Los hinchas en el fútbol Argentino son un permanente homenaje a Roberto Fontanarrosa y a  sus épicos dichos.

“El negro”, aquel encantador humorista gráfico, que defendía a las malas palabras como si fueran sus hijas, fue un visionario.  Supo representar al hincha a la perfección.

Domingo a domingo, fecha a fecha, en nuestras canchas  llueven toda clase de malas palabras desde las tribunas: Sueltas, en verso, en canciones, en frases, bien dichas, mal pronunciadas, agresivas y hasta encantadoras.

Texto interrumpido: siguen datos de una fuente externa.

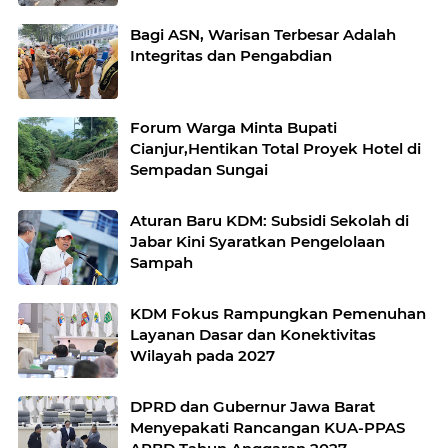
Bagi ASN, Warisan Terbesar Adalah
Integritas dan Pengabdian
Forum Warga Minta Bupati
Cianjur,Hentikan Total Proyek Hotel di
Sempadan Sungai
Aturan Baru KDM: Subsidi Sekolah di
Jabar Kini Syaratkan Pengelolaan
Sampah
KDM Fokus Rampungkan Pemenuhan
Layanan Dasar dan Konektivitas
Wilayah pada 2027
DPRD dan Gubernur Jawa Barat
Menyepakati Rancangan KUA-PPAS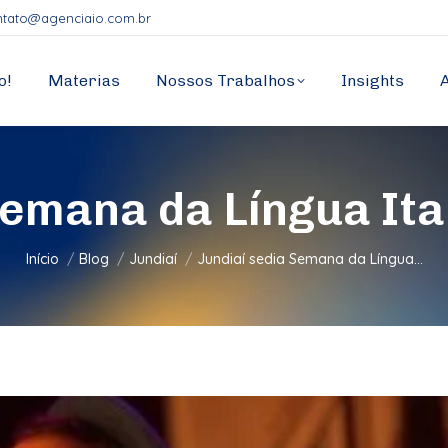
ntato@agenciaio.com.br
o!
Materias
Nossos Trabalhos
Insights
Semana da Língua It
Você está aqui:
Início
Blog
Jundiaí
Jundiaí sedia Semana da Língua…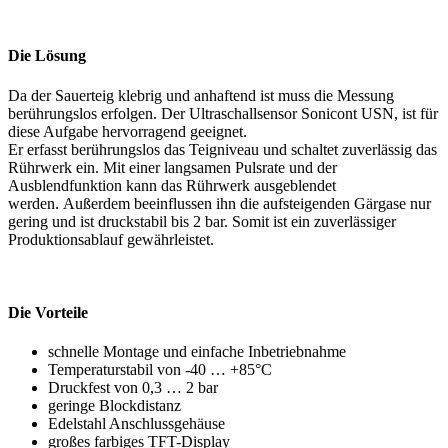
Die Lösung
Da der Sauerteig klebrig und anhaftend ist muss die Messung
berührungslos erfolgen. Der Ultraschallsensor Sonicont USN, ist für
diese Aufgabe hervorragend geeignet.
Er erfasst berührungslos das Teigniveau und schaltet zuverlässig das
Rührwerk ein. Mit einer langsamen Pulsrate und der
Ausblendfunktion kann das Rührwerk ausgeblendet
werden. Außerdem beeinflussen ihn die aufsteigenden Gärgase nur
gering und ist druckstabil bis 2 bar. Somit ist ein zuverlässiger
Produktionsablauf gewährleistet.
Die Vorteile
schnelle Montage und einfache Inbetriebnahme
Temperaturstabil von -40 … +85°C
Druckfest von 0,3 … 2 bar
geringe Blockdistanz
Edelstahl Anschlussgehäuse
großes farbiges TFT-Display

Años atrás, presente en el estadio José Fierro, pude notar que  los hinchas “decanos” en el  partido entre Atlético  y River Plate, no fueron la excepción.

El sector de plateas estaba lleno, casi en su totalidad, por un público familiar: padre, madre, hijo, abuelo, abuela, etc. Lo que nos hacía suponer que el ambiente podía ser  calmo y medido, pero no, la pasión todo lo puede.

Una silbatina generalizada y saludos a la madre de Delfino formaron parte de la dulce recepción para el árbitro del encuentro. Batalla el “arquerito” de River, cometió el “error” de ir a su arco, lo recibieron no menos de 200.000 insultos y lanzamientos de hielos. Los hinchas no se olvidaron ni de la hermana ni de  la madre del portero y le aseguraban que su novia lo estaba engañando en ese preciso momento.

Cada tiro de esquina era para los jugadores visitantes un seguro concierto auditivo; frases enteras llenas de rimas e imaginación, plagadas de viveza y de maldad. Enunciados propios de un poeta, inventiva incomparable, picardía y capacidad de improvisación

_“Alario, Alario  vos hacenos los  goles a nosotros que en tu casa ya le hicieron varios  a tu novia”.

_  “Pity Martínez Porteño y la con… de tu mama”…

_ “No no, pará, es Mendocino”

_ “Ah bueno. Mendocino y la con… de tu mama”.

Fontanarrosa decía que nadie sabe quien define lo que es vulgar y lo que no es vulgar. Afirmaba que las malas palabras brindan otros matices. Recomendaba atender a las condiciones terapéuticas  de estas, ya que nos sirven para descargarnos.